⟨
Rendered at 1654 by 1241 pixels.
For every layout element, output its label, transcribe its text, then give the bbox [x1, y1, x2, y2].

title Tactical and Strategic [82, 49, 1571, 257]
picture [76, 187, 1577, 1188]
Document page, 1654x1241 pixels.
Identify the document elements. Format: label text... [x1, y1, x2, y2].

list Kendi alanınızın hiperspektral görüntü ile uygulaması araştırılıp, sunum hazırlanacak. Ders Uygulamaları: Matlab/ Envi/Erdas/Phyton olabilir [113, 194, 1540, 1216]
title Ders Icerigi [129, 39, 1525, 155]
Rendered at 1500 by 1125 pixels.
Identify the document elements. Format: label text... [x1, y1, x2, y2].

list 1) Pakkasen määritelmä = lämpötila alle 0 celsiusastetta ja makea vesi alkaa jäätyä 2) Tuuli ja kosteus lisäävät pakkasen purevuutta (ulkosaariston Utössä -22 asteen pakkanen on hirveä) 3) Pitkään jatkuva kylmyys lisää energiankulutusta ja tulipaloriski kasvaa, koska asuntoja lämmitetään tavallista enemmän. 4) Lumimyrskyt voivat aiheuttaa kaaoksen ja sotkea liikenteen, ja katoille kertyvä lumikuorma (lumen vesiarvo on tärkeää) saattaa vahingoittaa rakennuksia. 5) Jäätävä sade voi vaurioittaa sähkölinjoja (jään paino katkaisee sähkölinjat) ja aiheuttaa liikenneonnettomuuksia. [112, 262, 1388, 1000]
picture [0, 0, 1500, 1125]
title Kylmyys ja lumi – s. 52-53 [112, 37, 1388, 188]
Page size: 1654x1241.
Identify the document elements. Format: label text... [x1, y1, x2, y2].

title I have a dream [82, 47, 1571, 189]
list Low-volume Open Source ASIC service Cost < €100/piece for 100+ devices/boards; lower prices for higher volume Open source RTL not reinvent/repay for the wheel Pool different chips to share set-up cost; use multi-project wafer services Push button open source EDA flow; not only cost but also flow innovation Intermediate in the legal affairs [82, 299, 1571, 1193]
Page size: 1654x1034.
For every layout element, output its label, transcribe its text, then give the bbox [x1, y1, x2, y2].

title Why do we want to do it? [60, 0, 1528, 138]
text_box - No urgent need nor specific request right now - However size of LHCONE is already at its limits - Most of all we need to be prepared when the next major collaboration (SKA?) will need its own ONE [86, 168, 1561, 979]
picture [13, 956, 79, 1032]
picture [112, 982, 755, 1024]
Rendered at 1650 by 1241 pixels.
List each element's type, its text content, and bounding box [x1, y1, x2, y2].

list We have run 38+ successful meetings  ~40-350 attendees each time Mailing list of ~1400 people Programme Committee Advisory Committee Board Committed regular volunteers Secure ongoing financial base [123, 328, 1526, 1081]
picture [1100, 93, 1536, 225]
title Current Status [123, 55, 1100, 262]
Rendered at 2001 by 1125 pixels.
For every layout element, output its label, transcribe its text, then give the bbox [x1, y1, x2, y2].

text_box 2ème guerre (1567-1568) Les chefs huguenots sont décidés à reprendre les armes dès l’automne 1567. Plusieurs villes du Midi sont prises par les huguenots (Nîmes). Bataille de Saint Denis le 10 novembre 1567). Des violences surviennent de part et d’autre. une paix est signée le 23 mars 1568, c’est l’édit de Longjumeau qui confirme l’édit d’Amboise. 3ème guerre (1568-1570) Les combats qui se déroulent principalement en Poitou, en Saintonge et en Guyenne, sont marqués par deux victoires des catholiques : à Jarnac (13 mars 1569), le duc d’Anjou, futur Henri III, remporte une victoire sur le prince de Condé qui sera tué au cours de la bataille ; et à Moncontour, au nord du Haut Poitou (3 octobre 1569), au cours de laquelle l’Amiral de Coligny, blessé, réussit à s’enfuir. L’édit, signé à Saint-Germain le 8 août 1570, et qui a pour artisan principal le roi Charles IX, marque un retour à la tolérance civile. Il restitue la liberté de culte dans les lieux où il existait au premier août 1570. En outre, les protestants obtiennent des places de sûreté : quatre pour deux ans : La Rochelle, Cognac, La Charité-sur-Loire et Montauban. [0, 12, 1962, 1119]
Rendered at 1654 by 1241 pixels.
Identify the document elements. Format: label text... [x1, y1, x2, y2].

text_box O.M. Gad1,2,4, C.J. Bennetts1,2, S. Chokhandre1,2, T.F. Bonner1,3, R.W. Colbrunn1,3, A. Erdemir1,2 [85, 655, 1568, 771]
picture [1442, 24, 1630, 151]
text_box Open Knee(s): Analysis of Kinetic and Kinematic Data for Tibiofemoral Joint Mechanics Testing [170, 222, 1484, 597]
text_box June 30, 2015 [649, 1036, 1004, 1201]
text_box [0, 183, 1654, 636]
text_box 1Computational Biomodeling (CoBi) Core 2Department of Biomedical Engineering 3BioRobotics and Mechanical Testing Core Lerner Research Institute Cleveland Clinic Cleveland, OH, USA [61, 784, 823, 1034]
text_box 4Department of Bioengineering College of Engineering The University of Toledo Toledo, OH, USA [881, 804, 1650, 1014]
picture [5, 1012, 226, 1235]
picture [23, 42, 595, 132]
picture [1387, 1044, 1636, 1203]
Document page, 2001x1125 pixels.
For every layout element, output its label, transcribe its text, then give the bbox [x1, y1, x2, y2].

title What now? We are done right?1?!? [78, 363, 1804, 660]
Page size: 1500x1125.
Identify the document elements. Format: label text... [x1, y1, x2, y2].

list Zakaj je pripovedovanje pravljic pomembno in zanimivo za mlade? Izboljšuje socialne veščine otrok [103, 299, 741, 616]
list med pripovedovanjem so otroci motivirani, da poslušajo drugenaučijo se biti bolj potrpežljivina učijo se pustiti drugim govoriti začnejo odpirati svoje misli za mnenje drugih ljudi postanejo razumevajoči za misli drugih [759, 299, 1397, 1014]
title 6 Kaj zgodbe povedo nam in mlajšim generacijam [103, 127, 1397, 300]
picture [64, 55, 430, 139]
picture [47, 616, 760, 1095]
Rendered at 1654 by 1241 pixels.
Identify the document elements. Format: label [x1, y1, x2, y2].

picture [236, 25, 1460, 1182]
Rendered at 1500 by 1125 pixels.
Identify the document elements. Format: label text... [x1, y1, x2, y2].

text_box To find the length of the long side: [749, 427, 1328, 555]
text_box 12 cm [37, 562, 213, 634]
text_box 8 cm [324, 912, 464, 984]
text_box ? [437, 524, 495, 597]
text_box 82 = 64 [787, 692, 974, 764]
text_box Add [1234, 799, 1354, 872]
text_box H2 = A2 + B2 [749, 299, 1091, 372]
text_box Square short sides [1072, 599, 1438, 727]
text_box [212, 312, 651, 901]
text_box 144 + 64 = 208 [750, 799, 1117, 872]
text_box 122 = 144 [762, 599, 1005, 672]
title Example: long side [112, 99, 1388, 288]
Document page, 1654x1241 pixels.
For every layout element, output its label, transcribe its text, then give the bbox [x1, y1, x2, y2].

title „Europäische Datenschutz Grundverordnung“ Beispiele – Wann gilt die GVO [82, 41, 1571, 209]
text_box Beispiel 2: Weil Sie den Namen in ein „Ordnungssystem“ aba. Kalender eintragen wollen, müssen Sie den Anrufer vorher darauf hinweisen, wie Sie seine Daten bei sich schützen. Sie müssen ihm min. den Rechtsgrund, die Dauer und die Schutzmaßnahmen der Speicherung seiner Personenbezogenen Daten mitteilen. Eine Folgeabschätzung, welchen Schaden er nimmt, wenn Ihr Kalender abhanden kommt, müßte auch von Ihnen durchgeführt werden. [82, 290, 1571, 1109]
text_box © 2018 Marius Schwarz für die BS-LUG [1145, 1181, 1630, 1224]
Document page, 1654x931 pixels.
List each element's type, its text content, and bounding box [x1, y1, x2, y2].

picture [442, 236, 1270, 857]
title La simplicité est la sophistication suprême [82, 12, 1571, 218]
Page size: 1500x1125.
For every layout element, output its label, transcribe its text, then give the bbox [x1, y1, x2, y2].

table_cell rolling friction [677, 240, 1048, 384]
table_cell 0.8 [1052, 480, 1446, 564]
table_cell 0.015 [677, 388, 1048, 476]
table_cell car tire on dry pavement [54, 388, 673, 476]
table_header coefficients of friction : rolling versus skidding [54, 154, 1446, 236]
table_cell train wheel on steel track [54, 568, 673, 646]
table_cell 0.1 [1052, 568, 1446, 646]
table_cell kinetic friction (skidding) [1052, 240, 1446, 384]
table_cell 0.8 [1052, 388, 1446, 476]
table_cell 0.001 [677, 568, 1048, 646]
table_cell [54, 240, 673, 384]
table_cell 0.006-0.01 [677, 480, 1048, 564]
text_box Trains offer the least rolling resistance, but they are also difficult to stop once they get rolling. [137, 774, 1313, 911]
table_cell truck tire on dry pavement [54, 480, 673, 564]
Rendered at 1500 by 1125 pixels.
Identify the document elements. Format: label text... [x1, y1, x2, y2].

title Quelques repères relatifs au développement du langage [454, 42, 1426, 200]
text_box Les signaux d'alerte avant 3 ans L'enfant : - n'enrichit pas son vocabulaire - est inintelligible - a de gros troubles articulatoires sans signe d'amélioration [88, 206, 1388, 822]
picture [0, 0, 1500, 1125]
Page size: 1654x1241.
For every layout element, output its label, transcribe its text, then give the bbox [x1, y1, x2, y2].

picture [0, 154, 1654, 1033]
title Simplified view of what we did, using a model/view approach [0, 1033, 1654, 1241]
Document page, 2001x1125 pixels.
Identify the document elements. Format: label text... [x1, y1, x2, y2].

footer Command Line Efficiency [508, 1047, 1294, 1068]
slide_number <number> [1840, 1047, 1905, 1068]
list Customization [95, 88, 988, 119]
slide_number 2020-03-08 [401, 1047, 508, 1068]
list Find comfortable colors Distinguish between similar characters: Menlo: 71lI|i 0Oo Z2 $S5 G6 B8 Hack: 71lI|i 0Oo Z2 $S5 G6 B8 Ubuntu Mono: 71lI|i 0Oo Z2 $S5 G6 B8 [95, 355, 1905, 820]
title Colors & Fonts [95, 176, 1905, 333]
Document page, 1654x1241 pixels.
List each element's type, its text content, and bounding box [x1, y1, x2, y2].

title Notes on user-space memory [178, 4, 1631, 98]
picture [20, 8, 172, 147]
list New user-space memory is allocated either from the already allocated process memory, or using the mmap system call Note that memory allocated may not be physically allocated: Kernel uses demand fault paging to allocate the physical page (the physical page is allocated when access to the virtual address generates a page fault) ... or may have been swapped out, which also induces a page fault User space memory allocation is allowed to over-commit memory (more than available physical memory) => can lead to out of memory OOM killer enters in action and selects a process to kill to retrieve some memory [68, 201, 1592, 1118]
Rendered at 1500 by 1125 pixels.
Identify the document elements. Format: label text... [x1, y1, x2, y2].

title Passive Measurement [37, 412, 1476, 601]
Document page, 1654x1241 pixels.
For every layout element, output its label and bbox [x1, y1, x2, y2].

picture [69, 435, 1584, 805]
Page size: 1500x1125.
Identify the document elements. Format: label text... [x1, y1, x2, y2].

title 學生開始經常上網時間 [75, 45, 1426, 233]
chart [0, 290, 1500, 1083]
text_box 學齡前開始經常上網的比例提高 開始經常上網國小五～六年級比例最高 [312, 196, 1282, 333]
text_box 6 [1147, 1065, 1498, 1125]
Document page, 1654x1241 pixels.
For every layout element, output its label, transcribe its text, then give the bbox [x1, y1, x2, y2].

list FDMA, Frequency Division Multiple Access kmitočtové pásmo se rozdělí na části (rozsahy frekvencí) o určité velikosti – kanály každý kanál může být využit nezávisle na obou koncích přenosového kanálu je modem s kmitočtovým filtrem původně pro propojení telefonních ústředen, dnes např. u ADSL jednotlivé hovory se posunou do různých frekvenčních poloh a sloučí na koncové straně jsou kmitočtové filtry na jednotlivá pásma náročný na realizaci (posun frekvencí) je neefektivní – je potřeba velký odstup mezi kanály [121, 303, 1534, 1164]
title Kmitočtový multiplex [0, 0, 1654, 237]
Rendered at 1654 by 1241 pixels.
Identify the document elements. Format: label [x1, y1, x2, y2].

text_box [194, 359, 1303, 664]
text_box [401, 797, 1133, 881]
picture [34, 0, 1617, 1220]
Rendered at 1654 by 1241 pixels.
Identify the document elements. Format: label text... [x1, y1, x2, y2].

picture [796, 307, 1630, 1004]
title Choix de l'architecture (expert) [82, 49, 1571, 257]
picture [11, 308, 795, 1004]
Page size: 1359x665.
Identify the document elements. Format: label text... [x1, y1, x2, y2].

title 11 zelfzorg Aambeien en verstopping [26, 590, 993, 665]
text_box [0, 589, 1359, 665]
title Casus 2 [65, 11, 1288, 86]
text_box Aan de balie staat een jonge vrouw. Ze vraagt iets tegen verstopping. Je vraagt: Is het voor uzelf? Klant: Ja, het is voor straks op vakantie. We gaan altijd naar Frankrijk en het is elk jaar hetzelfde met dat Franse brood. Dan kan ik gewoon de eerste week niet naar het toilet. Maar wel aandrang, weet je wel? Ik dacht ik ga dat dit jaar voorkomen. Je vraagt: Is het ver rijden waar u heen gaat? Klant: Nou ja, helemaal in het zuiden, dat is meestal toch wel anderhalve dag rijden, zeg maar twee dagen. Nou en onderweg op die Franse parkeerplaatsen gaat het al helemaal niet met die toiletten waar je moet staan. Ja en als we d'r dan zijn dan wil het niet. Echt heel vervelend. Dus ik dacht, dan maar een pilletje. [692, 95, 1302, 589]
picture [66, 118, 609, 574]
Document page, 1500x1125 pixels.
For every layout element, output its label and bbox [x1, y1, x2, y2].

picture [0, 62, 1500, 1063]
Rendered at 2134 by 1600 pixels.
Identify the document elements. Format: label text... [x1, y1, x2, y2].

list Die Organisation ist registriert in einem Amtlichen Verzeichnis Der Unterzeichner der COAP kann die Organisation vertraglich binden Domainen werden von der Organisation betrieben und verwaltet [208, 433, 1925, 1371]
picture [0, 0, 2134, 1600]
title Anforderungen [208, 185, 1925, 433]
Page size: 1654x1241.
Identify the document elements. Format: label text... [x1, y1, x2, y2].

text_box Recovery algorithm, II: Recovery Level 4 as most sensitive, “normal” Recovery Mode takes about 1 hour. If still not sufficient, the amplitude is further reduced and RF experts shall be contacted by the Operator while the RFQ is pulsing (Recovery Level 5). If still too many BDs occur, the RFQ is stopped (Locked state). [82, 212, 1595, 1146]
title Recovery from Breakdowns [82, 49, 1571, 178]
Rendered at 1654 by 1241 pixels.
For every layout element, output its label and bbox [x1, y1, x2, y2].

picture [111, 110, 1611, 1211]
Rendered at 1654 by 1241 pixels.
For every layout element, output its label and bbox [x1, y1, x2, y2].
⟩
#### WRITTEN PROBLEM
Copy the material from its start through the line that contains "title Ders Icerigi [129, 39, 1525, 155]", both ends included, and give back those lines exactly as they appear.

#### FINAL RESULT
Rendered at 1654 by 1241 pixels.
For every layout element, output its label, transcribe its text, then give the bbox [x1, y1, x2, y2].

title Tactical and Strategic [82, 49, 1571, 257]
picture [76, 187, 1577, 1188]
Document page, 1654x1241 pixels.
Identify the document elements. Format: label text... [x1, y1, x2, y2].

list Kendi alanınızın hiperspektral görüntü ile uygulaması araştırılıp, sunum hazırlanacak. Ders Uygulamaları: Matlab/ Envi/Erdas/Phyton olabilir [113, 194, 1540, 1216]
title Ders Icerigi [129, 39, 1525, 155]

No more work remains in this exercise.